→ **WHAT YOU ARE ASKED TO DO**:
A single number is required: how many lines in the data below contain "name".

→ **MATERIALS PROVIDED**:

###

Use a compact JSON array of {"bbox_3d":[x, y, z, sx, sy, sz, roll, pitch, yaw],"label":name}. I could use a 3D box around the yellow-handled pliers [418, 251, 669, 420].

###

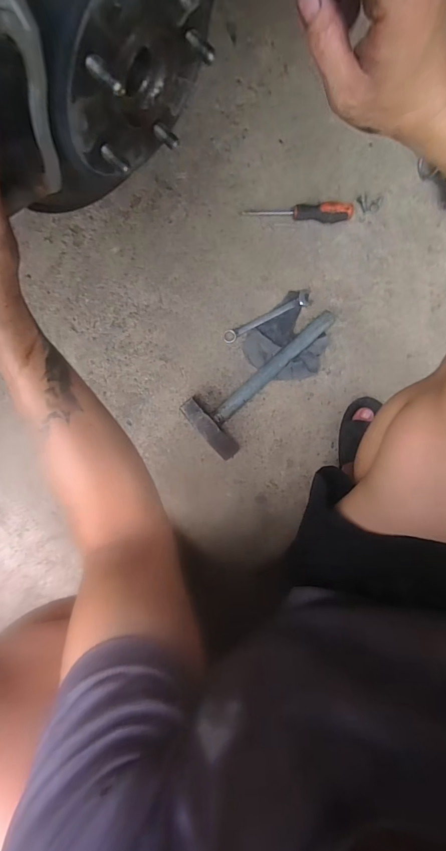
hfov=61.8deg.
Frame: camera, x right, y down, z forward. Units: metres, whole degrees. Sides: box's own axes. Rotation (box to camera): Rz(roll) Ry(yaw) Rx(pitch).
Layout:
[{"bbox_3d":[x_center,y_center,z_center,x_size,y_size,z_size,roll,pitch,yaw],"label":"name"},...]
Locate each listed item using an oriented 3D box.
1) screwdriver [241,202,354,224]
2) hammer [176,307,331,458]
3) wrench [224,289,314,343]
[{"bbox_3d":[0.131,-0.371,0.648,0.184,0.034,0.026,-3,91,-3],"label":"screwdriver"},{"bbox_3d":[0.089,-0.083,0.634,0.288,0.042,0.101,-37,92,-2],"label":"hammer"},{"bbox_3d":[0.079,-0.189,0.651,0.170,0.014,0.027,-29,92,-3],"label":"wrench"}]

###

→ **SOLUTION TO THIS TASK**:
2